Sin: Transgression of the Law or Missing the Mark?

So which is it? When someone blows it and sins against God, were they transgressing the law, or were they merely missing the mark? Well, it depends upon the situation. It comes down to differentiating between what are commonly called sins of “omission” and sins of “commission”. On one hand, the sinner was trying his best to do what’s right and didn’t cut it, and on the other hand, he knew full well what he was doing was wrong and yet did it anyway.
These two types of sin are clearly depicted in the life of king Saul. If you remember in 1Samuel 13, when the Philistines were about to close in on Saul and his troops in Gilgal, while Samuel tarried, the men of Israel were afraid to the point of trembling and king Saul became impatient and made burnt offerings to the Lord, which was in disobedience to what the Lord had commanded. When Samuel did arrive, it was then that he pronounced the judgement of God on Saul for his sin. But Saul thought he was doing the right thing! He was offering to the Lord before the battle, but he didn’t do it right, and God judged him for it. A sin of omission.
Then at a later time, the Philistines again arrayed themselves before Israel for battle, and Saul was so afraid “his heart greatly trembled”. (1Samuel 28) By now Samuel was dead, and the Lord did not give an answer to Saul through the prophets, so he sought out a woman who had a familiar spirit. He went to the witch of Endor to find counsel. Here Saul knew what was right or wrong, and deliberately crossed the line and sinned against God. A sin of commission.
Sins of commission are like having a line drawn in the sand and stepping over it anyhow. Sins like, lying, theft, adultery, murder, gossip, envy, doubt, coveteousness, blasphemy, and idolatry. We all know these things are wrong and yet we do them anyhow.
When sharing the gospel with unbelievers, I usually don’t spend too much time discussing sins of omission. Here’s why: We’ve all heard the analogy of an archer shooting at a target, but missing the bullzeye, and this is “missing the mark”, or “sin”. This is a very poor analogy to use because it paints the picture that the sinner is trying his best to live right but just can’t do it. In other words, he’s not a bad person, he just needs someone to help him with the little he’s lacking. Using this analogy to refer to his sins as “missing the mark” does nothing in terms of leading him to repentance because you’re telling him he’s already trying hard enough. It totally defuses the seriousness of sin. This also makes God look unjust for sending sinners to hell when they were doing their best to do what he says. Although we have all committed sins of omission, and missed the mark in that sense, it is more of a loss to the sinner rather than a gain to soften the blow by avoiding more obvious sin.
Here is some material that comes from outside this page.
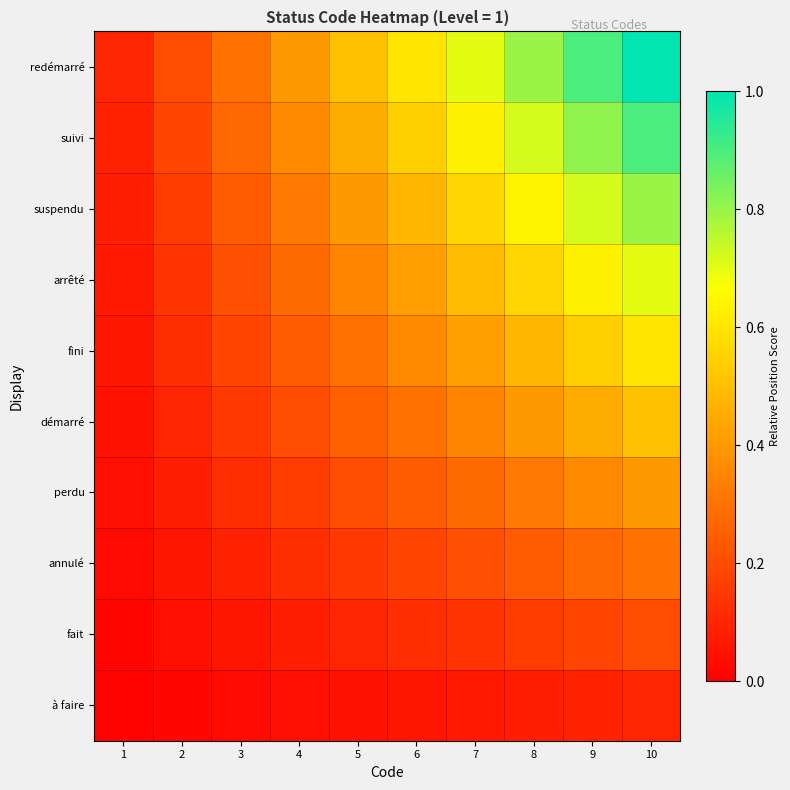

At how many categories does at least one series exceed 0?

10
I know its hard not to let the fear of man get to us when sharing the truth of the gospel. Its hard to talk about sin and judgement, because we are afraid of how people will respond, but it is absolutely necessary in order for someone to understand the gospel. But what is the gospel? In a nutshell, we’ve sinned against God and deserve his wrath, but because of his love for us, he sent his Son to live and die for us so that all who will repent and put their trust in Him will have forgiveness of sins. What is more likely to make this good news good? Telling someone they are trying really hard but just need a little lift? Or gently and lovingly showing the sinner the enormity of his crimes? Once a person comes face to face with their sin and realizes that the judgement of God is just, then the blood of Jesus is something they will cling to for a lifetime.
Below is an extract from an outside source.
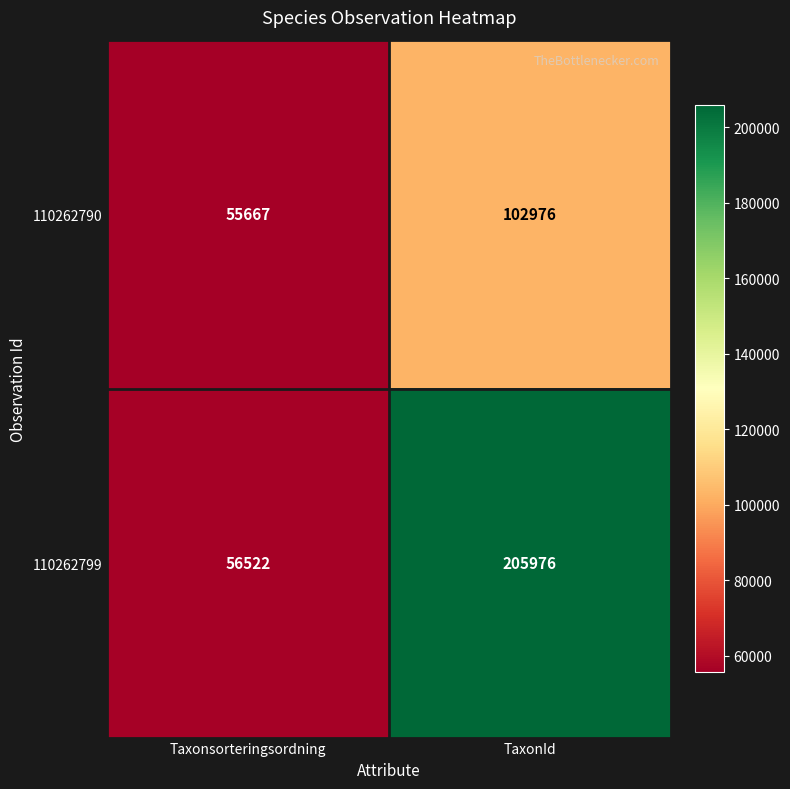

What is the smallest value displayed?

55667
They don’t bail out on the Lord when times get tough. They didn’t come to him for a better lifestyle, or to try something different. they came because they have sinned against God, and they need the blood of Jesus to cleanse them from sin. They don’t wak away from him when they lose their job, or when their spouse fails them, or when they are tempted, or when the bank takes the house. No! These things only make them cling tighter to the Lord and even look forward to getting out of here.
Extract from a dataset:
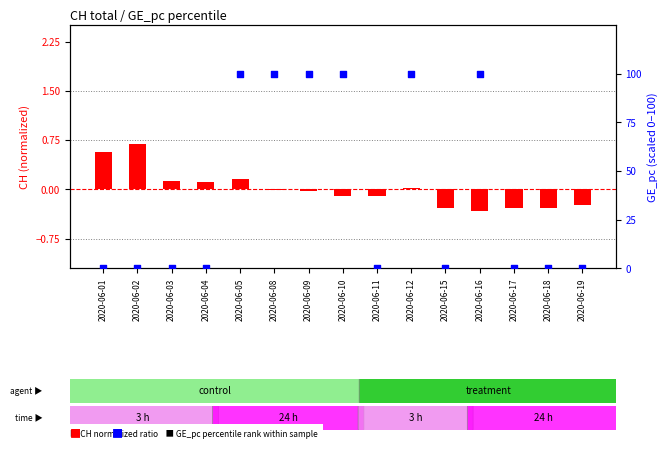

Which series contains the highest Y value?

GE_pc percentile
So, boys and girls, don’t be afraid to bring up the hard subjects. When witnessing, don’t just gloss over the seriousness of sin, but show the person their great need of the Saviour. They will thank you for telling them the truth, because they sure aren’t hearing it from many sources these days. The Lord will honor you for preaching the whole counsel of God. Don’t you want to stand before him and hear “Well done, good and faithful servant”? Be faithful to proclaim the whole truth. Do it for the glory of God!